To Kill a Mockingbird is a film mentioned many times for its spiritual depth and lingering themes dealing with love and redemption. The heroine is a young girl, Scout, and she narrates the action in past tense, in a faithful translation from the book. We see Scout’s small town and her father, Atticus Finch, through her eyes. Gregory Peck really “owns” this film, as his presence, and the courtroom drama that makes up much of the action in the second half are the highlights of the film. The message, that it’s a sin to kill a Mockingbird, and the Christian themes of spiritual redemption and healing make this film one of the all-time favorites for those who are searching for some depth when watching a movie.
Other Recommended Holiday/Feel Good Films for Family Viewing:
Meet me in St Louis stars Judy Garland, and features Garland singing many of her hits, including “The Trolley Song” and “Have Yourself A Merry Little Christmas.” Judy Garland was young when she made this movie, and it was directed by her future husband, Vincent Minelli, who worked to showcase her many talents as she sang and acted her way into our hearts.

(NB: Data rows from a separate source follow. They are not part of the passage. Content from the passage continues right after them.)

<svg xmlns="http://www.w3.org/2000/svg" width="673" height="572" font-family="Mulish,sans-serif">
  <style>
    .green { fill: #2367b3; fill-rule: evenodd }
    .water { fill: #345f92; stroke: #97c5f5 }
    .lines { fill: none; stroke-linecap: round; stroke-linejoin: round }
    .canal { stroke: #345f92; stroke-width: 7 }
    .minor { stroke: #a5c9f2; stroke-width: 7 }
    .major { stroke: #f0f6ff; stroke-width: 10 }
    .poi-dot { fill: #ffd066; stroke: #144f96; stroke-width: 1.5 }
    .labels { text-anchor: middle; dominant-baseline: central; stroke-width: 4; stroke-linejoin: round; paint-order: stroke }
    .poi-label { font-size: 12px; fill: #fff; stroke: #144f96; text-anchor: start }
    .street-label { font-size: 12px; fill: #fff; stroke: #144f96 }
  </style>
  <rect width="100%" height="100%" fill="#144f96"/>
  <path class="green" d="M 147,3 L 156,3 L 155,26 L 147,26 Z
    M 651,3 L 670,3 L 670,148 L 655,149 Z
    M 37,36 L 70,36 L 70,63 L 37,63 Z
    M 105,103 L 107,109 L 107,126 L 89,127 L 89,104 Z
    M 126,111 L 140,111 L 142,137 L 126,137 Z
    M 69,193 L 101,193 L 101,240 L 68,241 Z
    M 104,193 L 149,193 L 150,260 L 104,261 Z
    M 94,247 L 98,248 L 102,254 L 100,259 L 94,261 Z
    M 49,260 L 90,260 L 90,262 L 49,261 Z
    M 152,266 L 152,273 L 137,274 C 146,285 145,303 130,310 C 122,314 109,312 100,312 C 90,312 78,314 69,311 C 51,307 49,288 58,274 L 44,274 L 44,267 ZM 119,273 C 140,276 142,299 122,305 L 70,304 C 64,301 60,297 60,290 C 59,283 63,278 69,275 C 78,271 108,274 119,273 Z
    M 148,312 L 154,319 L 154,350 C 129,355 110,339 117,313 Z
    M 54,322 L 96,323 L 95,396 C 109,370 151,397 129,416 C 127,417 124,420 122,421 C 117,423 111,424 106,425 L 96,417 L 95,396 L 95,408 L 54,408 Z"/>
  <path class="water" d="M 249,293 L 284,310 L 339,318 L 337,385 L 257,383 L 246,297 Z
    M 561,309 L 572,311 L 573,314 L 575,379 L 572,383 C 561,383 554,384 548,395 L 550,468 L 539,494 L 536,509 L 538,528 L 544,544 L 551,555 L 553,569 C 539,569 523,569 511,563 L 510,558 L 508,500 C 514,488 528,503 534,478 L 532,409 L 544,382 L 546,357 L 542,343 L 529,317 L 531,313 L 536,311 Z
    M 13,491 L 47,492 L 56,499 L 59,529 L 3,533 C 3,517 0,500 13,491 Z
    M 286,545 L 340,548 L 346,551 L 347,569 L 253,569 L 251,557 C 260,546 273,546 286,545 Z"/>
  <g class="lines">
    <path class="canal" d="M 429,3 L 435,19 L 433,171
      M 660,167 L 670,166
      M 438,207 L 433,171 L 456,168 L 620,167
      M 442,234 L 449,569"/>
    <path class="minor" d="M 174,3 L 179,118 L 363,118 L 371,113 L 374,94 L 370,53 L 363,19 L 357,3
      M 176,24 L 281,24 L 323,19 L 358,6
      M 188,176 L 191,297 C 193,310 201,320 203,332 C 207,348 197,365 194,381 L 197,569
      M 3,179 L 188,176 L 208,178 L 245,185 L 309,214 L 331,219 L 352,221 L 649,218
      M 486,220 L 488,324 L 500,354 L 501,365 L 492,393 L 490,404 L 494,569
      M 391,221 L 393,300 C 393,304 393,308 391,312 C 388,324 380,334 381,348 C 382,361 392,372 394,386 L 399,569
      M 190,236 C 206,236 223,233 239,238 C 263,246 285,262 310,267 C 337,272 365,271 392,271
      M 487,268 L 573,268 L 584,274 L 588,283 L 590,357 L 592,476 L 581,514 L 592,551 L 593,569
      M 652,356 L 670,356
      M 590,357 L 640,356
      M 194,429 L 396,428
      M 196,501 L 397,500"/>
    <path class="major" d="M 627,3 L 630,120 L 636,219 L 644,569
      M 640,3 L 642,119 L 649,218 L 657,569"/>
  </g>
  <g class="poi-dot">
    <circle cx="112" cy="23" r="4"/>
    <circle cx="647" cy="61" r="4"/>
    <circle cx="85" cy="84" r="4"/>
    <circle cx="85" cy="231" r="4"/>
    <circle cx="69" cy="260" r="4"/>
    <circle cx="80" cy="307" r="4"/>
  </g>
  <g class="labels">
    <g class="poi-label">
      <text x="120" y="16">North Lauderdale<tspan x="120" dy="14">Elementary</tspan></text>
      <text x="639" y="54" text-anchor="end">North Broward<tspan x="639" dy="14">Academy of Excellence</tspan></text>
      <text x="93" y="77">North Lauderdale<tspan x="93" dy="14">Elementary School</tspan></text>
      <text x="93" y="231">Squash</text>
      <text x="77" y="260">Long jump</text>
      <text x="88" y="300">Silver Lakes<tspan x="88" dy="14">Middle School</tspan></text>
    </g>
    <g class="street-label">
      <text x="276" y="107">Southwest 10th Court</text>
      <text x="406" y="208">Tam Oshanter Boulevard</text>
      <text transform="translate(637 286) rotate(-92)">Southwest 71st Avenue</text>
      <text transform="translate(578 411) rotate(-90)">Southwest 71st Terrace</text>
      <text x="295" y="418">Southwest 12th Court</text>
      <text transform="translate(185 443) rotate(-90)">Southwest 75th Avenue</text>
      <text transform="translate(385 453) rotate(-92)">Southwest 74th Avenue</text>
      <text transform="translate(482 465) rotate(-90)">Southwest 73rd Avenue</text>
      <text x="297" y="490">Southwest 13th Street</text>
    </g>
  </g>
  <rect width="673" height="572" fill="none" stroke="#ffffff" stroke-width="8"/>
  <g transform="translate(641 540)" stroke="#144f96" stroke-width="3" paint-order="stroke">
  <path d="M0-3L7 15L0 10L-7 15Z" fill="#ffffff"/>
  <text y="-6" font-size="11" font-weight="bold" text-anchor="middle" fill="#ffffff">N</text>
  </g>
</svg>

Sleepless in Seattle was a huge hit when it was released, and if featured one of the most popular couples in recent decades: Tom Hanks and Meg Ryan. I confess that this isn’t my favorite of the Hanks/Ryan pairings-I prefer You’ve Got Mail, which is also a good family film. But this film is one that has a popular appeal and also features the small boy who decides to match make for his father, played by Hanks, during the holidays.
National Velvet is adapted from a best-selling book and is also good family fare. Elizabeth Taylor is seen in one of her first roles, as the young Velvet, who is obsessed with horses.
In Emma, the “Jane-ites” are given a visual treat in this beautifully filmed adaptation from Jane Austen starring Gwyneth Paltrow. The film begins during the Christmas season, so it has a holiday look and feel to it. And even though the film is suitable for all ages, it’s generally classified as a “Chick Flick.” I dub it a Fem Flick, for women and that sub-set of men who actually like and “get” Jane Austen and her low-key but acerbic wit.